We will take each trade deal on its merits. Trade deals, as Brian Whittle should know, are a balance of the offensive and defensive. If we think that Scottish business is being harmed by the UK Government rushing headlong into random trade deals, we will vote for Scottish interests.
Willie Rennie and Daniel Johnson make the point that we should engage with the UK Government, and I have made it very clear that we have done so. In fact, this afternoon, we had a constructive conversation with Daniel Johnson’s namesake, Lord Johnson, about our working together to secure an investment, but that does not take away from the fact that the UK Government has dug its heels in on the point and is denying the playing out of the devolution settlement through the powers of the Scottish Parliament and the Scottish ministers. If Willie Rennie needed any more examples of the Conservative Party’s unwillingness to engage on the process, the fact that Jamie Halcro Johnston would not take a single intervention from anybody in the chamber speaks to that.
To reflect on a point that Jamie Halcro Johnston made, it is not about Brussels. When we were in the European Union, those powers were not held in Brussels in the way that they are being held at Westminster at the moment.
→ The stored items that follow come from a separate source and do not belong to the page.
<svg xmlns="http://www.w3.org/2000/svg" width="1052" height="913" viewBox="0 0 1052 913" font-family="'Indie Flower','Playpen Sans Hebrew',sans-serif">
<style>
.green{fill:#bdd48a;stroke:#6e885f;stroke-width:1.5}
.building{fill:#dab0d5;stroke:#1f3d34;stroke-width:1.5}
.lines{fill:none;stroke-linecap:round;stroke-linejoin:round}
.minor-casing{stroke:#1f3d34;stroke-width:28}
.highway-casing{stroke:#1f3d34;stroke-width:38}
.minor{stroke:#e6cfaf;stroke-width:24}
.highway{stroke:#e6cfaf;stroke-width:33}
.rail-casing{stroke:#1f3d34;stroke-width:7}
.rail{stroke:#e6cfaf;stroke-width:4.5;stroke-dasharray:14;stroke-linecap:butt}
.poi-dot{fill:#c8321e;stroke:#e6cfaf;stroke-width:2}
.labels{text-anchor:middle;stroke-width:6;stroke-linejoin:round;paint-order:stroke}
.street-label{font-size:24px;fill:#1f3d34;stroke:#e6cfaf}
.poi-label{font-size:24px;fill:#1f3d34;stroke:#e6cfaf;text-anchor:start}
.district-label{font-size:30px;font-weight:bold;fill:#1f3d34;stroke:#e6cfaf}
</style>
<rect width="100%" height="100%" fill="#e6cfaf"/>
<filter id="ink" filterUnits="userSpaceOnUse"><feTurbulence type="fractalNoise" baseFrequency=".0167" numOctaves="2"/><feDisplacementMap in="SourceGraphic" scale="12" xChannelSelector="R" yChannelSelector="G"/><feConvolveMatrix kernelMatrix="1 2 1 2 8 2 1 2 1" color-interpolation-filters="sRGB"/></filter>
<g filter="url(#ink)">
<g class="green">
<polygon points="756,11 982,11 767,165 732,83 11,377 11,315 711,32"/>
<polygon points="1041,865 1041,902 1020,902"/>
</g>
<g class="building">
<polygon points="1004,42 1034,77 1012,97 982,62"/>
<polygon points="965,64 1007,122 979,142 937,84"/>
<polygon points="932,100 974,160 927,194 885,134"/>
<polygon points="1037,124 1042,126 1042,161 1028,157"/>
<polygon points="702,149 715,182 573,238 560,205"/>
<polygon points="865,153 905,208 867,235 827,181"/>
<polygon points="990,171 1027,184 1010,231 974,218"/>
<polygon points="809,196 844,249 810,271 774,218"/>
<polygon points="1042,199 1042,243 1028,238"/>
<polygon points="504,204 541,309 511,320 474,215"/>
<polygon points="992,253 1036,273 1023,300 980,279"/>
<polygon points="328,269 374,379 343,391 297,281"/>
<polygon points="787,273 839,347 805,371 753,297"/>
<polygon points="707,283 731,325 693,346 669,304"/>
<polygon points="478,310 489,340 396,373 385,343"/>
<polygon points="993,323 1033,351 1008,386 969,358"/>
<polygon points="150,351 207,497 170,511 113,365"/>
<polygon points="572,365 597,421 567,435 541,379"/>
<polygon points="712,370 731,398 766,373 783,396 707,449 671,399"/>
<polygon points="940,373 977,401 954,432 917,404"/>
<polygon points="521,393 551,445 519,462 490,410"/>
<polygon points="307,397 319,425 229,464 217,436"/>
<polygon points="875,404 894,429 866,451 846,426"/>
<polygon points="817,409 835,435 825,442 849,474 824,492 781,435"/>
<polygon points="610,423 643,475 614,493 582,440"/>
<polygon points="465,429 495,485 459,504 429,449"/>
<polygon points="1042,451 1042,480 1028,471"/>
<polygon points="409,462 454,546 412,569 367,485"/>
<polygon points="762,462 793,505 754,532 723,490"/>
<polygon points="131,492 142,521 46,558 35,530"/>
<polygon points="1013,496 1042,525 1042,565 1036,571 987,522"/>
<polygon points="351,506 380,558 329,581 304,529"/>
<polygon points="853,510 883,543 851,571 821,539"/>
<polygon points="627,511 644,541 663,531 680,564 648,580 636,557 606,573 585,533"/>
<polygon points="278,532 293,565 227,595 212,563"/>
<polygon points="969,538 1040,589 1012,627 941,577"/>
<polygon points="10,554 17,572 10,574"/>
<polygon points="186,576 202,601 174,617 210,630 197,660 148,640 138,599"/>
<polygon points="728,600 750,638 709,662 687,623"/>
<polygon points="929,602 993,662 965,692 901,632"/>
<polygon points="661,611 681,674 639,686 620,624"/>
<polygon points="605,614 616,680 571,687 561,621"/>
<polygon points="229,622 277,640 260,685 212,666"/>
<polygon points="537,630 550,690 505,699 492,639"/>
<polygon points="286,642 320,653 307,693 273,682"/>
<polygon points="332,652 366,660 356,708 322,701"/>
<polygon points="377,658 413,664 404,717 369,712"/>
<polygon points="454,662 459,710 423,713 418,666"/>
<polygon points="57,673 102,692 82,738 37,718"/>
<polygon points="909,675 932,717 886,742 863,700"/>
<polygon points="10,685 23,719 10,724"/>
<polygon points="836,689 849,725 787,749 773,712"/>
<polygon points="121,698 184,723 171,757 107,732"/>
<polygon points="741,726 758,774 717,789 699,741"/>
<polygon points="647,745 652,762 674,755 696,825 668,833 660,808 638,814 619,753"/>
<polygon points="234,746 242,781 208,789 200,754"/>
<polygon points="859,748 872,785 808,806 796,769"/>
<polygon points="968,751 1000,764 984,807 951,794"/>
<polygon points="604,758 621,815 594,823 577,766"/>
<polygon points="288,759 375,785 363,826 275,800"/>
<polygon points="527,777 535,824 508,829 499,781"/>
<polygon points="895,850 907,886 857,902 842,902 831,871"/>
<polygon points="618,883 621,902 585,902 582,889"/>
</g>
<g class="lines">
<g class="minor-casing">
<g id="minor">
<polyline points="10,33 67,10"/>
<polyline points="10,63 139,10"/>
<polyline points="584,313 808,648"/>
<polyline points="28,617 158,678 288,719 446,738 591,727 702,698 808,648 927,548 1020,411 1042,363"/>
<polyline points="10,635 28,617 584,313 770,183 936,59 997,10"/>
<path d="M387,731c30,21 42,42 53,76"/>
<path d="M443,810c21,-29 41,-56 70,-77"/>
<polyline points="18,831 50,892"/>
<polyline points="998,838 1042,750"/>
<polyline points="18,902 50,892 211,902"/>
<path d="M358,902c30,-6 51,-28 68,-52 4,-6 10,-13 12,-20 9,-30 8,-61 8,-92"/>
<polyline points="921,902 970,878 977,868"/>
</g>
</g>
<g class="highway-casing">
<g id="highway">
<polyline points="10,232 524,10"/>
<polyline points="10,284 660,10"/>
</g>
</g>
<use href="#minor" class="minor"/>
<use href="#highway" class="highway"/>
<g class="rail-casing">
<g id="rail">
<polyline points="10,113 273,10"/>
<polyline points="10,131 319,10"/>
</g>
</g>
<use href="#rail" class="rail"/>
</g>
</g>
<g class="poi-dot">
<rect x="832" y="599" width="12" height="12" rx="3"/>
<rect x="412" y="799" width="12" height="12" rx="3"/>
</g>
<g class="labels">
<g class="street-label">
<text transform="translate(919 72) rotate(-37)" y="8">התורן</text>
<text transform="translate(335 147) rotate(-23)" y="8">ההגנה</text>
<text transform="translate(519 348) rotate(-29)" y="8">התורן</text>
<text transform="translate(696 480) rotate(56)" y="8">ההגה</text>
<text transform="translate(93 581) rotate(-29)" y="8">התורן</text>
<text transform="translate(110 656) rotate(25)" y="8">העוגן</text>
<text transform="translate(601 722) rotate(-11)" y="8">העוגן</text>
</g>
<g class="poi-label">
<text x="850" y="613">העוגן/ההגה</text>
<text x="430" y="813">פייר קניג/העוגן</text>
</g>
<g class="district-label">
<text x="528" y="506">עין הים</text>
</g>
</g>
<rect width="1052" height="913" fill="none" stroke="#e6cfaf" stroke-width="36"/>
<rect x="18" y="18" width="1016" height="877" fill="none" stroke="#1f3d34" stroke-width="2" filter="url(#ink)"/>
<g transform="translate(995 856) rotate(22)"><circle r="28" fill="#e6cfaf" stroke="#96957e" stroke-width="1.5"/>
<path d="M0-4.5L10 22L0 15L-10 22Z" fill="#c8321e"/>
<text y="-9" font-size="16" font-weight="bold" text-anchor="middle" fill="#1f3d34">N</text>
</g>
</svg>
EU procurement directives were implemented by Scottish ministers and not by the European Union. That is the difference. When we were part of the European Union, the powers were here; now that we are not in the European Union, the UK Government has taken those powers back and it is therefore encroaching on devolved areas, such as procurement.
In conclusion, we are not happy that we are in this situation, but I hope that everyone on this side of the chamber will agree that devolution must be protected and that it is important that we protect it when there is an attack from the UK Government. This is one of the unfortunately increasing number of examples where that is the case.
That concludes the debate on the Trade (Australia and New Zealand) Bill, which is United Kingdom legislation.